Revenue composition more susceptible to online competitors
The core business of New Oriental focuses on the standardized English training market, which contributes about 40% to 50% of the profit. We therefore believe that the new Oriental is more vulnerable to the challenges of online education institutions. Therefore, new Oriental plans to enter the primary and secondary education market in the form of small classes. The business is not susceptible to online competitors, but will be detrimental to the growth rate and profitability of the new Oriental. We cut the target share price of new Oriental by 27% to $27 and downgraded the stock rating to "hold".
Business transition leads to weak margins
New Oriental's revenue growth in fiscal 2015 is likely to be propped up. The company plans to open 60 to 70 new learning centers, as well as a redesigned "bubble children English" program. However, we expect the profitability of the new Oriental to remain flat and even fall. Fiscal 2015 and 2016 are expected to be 19.9% and 19.4% respectively, down from 2014 in the 20.4% fiscal year. This is because: 1 to strengthen investment in online projects (2015 of the financial year will reach 25 million to 30 million U.S. dollars, higher than the current 10 million U.S. dollars); 2 The revenue component will tilt towards higher growth, but lower-margin small-class primary and secondary school training. At the same time, there is little room to boost profitability by boosting operational efficiency after the rationalization of fiscal year 2014.
We anticipate that new Oriental will adopt a unified strategy to grasp the opportunities of online education market to make up for the threat of offline business. As a leader in content, we expect the new Oriental to remain the leader in the education industry and will use the line to make up the offline model.
Lower target share price, downgrade to "hold"

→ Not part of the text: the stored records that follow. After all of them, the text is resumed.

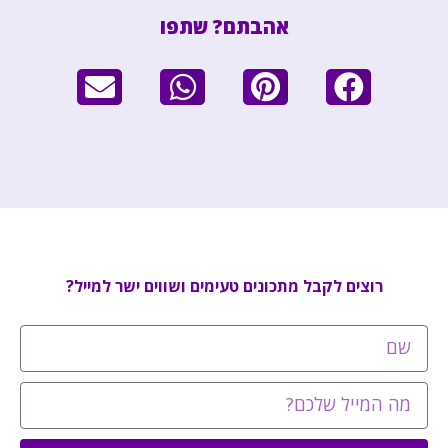
אהבתם? שתפו
רוצים לקבל מתכונים טעימים ושווים ישר למייל?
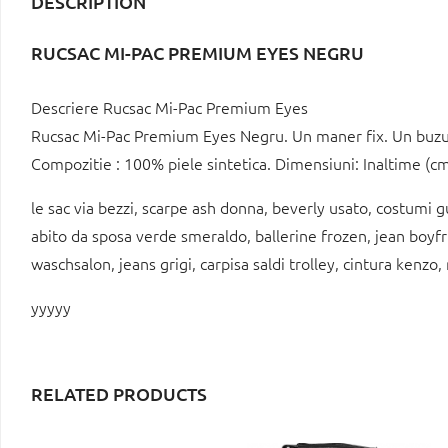
DESCRIPTION
RUCSAC MI-PAC PREMIUM EYES NEGRU
Descriere Rucsac Mi-Pac Premium Eyes
Rucsac Mi-Pac Premium Eyes Negru. Un maner fix. Un buzun
Compozitie : 100% piele sintetica. Dimensiuni: Inaltime (cm
le sac via bezzi, scarpe ash donna, beverly usato, costumi g
abito da sposa verde smeraldo, ballerine frozen, jean boyfri
waschsalon, jeans grigi, carpisa saldi trolley, cintura kenz
yyyyy
RELATED PRODUCTS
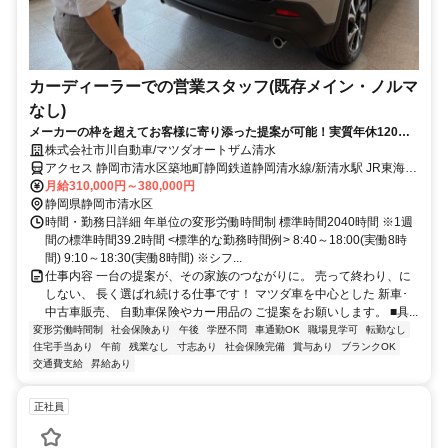
カーディーラーでの営業スタッフ(既存メイン・ノルマ
なし)
メーカーの枠を超えてお客様に寄り添った提案が可能！実質年休120日
＆残業少なめで家族との時間も大切に♪
株式会社市川自動車/マツダオートザム清水
アクセス 静岡市清水区築地町静岡鉄道静岡清水線/新清水駅 JR東海道
本線/清水駅
月給310,000円～380,000円
静岡県静岡市清水区
時間・勤務日詳細 年単位の変形労働時間制 標準時間2040時間 ※1週
間の標準時間39.2時間 <標準的な勤務時間例> 8:40～18:00(実働8時
間) 9:10～18:30(実働8時間) ※シフ...
仕事内容 一台の提案が、その家族のつながりに。 売って終わり、に
しない、 長く選ばれ続ける仕事です！ マツダ車を中心とした 新車･
中古車販売、 自動車保険やカー用品の ご提案をお願いします。 ■具...
変形労働時間制
社会保険あり
午後
学歴不問
車通勤OK
職場見学可
転勤なし
住宅手当あり
午前
残業なし
寸志あり
社会保険完備
賞与あり
ブランクOK
交通費支給
昇給あり
正社員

Taking into account the unfavourable outlook for the English preparation training market and the decline in profit margins, we will cut the net revenue forecast for the new Oriental 2014, 2015 and 2016 respectively by 3%, 2% and 2%, and cut 9%, 15% and 20% per share earnings of ads for non-US general accounting standards. Our new target share price of 27 U.S. dollars is unchanged at 1 times times the growth rate of the 2014-2016-year compound, which is expected to fall from 23% to 18%, and 18 times times the 2014-year forecast for non-US general accounting standards. As the price of new Oriental is close to its fair value, we have downgraded its stock rating to "hold". Uncertainties include competition from the online education industry and better than expected enrollment.
The content source of this page is from Internet, which doesn't represent Alibaba Cloud's opinion;
products and services mentioned on that page don't have any relationship with Alibaba Cloud. If the
content of the page makes you feel confusing, please write us an email, we will handle the problem
within 5 days after receiving your email.
If you find any instances of plagiarism from the community, please send an email to:
info-contact@alibabacloud.com
and provide relevant evidence. A staff member will contact you within 5 working days.